Permasalahan mulai dari upah pekerja yang belum sesuai hingga praktik pemutusan hubungan kerja (PHK) sepihak menjadi perhatian serius legislatif.
Ketua Komisi II DPRD Kota Medan, Kasman bin Marasakti Lubis, menuturkan pihaknya menerima berbagai aduan dari para pekerja terkait kondisi ketenagakerjaan di Medan.
“Berbagai persoalan kami terima, mulai dari upah yang belum sesuai, PHK sepihak, hingga kurangnya perhatian terhadap keselamatan kerja. Ini tentu menjadi perhatian kami di Komisi II,” ujar Kasman, Jumat (8/5/2026).

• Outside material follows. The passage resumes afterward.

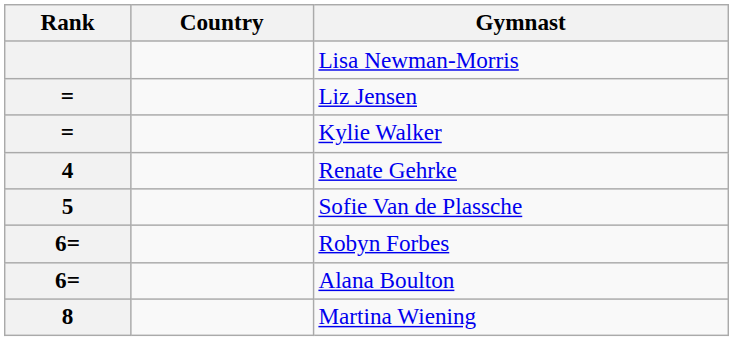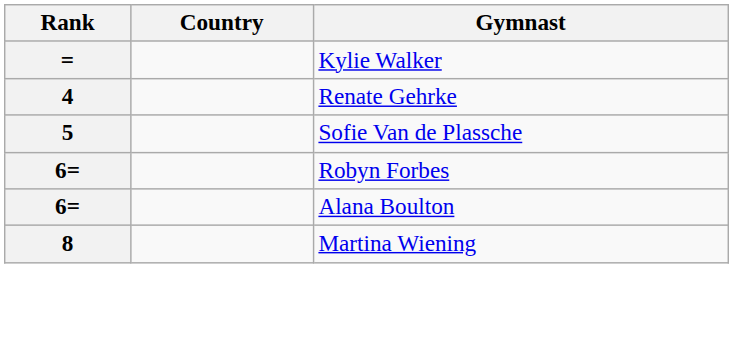- row: Lisa Newman-Morris
- row: = | Liz Jensen
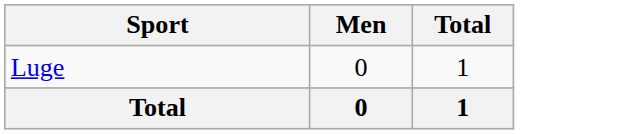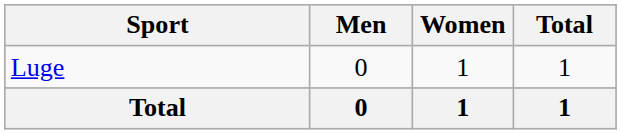+ column: Women | 1 | 1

Menurutnya, pemerintah dan perusahaan harus lebih serius dalam memenuhi hak-hak pekerja serta membangun hubungan industrial yang adil dan harmonis.
Kasman menegaskan, pengawasan terhadap perusahaan harus dilakukan secara aktif guna mencegah terjadinya pelanggaran aturan ketenagakerjaan.

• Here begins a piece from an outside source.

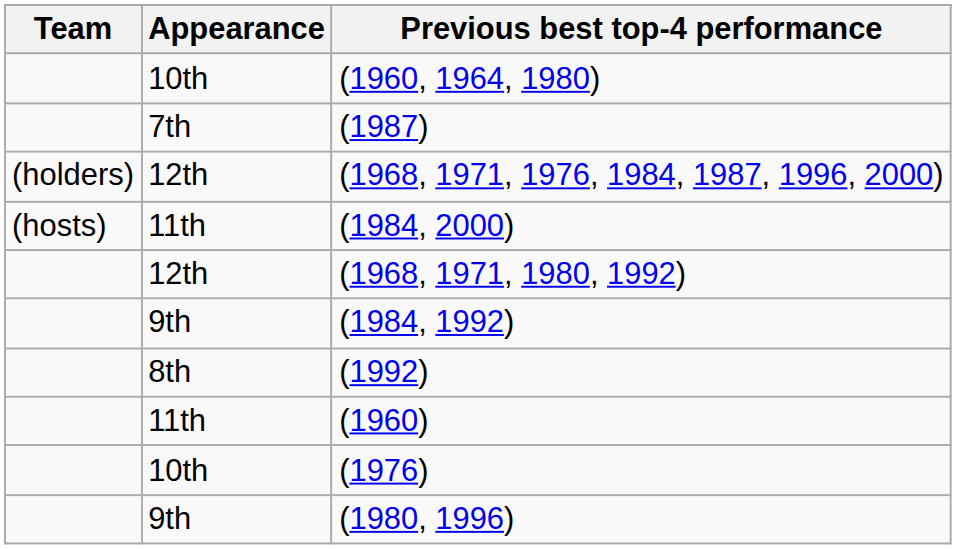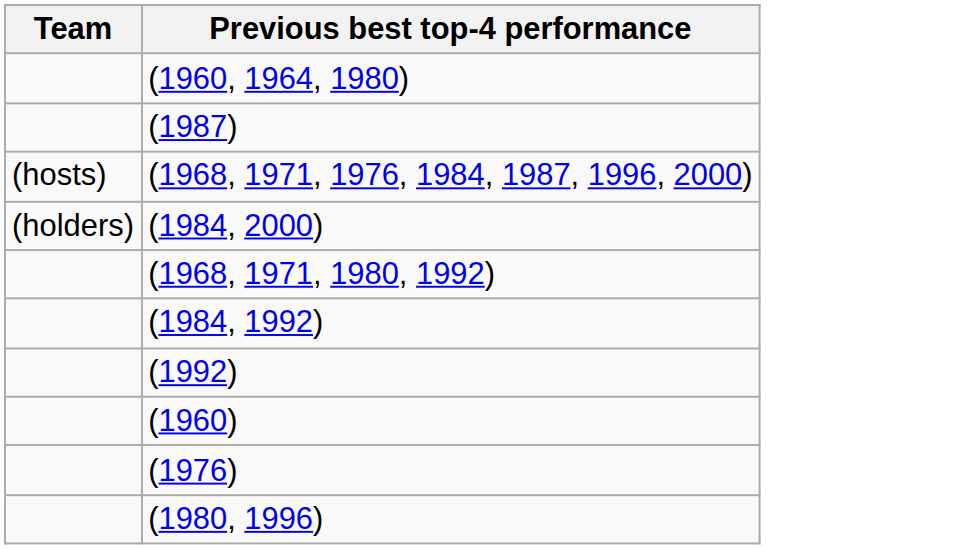- column: Appearance | 10th | 7th | 12th | 11th | 12th | 9th | 8th | 11th | 10th | 9th
(1968, 1971, 1976, 1984, 1987, 1996, 2000) | Team: (holders) -> (hosts)
(1984, 2000) | Team: (hosts) -> (holders)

Ia juga meminta adanya tindakan tegas terhadap perusahaan yang diduga mengabaikan hak-hak pekerja.
“Pengawasan harus aktif. Tindak tegas perusahaan yang diduga melanggar aturan. Kita ingin kondisi ketenagakerjaan di Kota Medan semakin baik dan setiap persoalan diselesaikan melalui dialog serta mekanisme sesuai aturan,” ungkapnya.
Ia menambahkan, perlindungan terhadap buruh harus menjadi prioritas karena pekerja merupakan tulang punggung pembangunan dan penggerak ekonomi daerah.
“Buruh adalah tulang punggung pembangunan dan penggerak ekonomi. Karena itu, hak-hak mereka harus dijamin, termasuk upah layak, keamanan kerja, dan kepastian kerja,” tegasnya.
Momentum May Day 2026 diharapkan menjadi pengingat bagi seluruh pihak agar lebih memperhatikan kesejahteraan pekerja serta menciptakan iklim ketenagakerjaan yang sehat, aman, dan berkeadilan di Kota Medan.
“Buruh yang sejahtera adalah fondasi kuat bagi kemajuan bangsa.”
“Hak pekerja bukan sekadar tuntutan, melainkan kewajiban yang harus dipenuhi.”
“Keadilan dalam bekerja menciptakan kesejahteraan bagi semua.”
“Buruh bukan alat produksi, tetapi manusia yang harus dihargai dan dilindungi.”
“May Day menjadi pengingat bahwa perjuangan buruh adalah perjuangan kemanusiaan.”
“Upah layak dan keamanan kerja adalah hak dasar setiap pekerja.”
“Dialog yang baik antara pekerja, perusahaan, dan pemerintah akan melahirkan hubungan industrial yang harmonis.”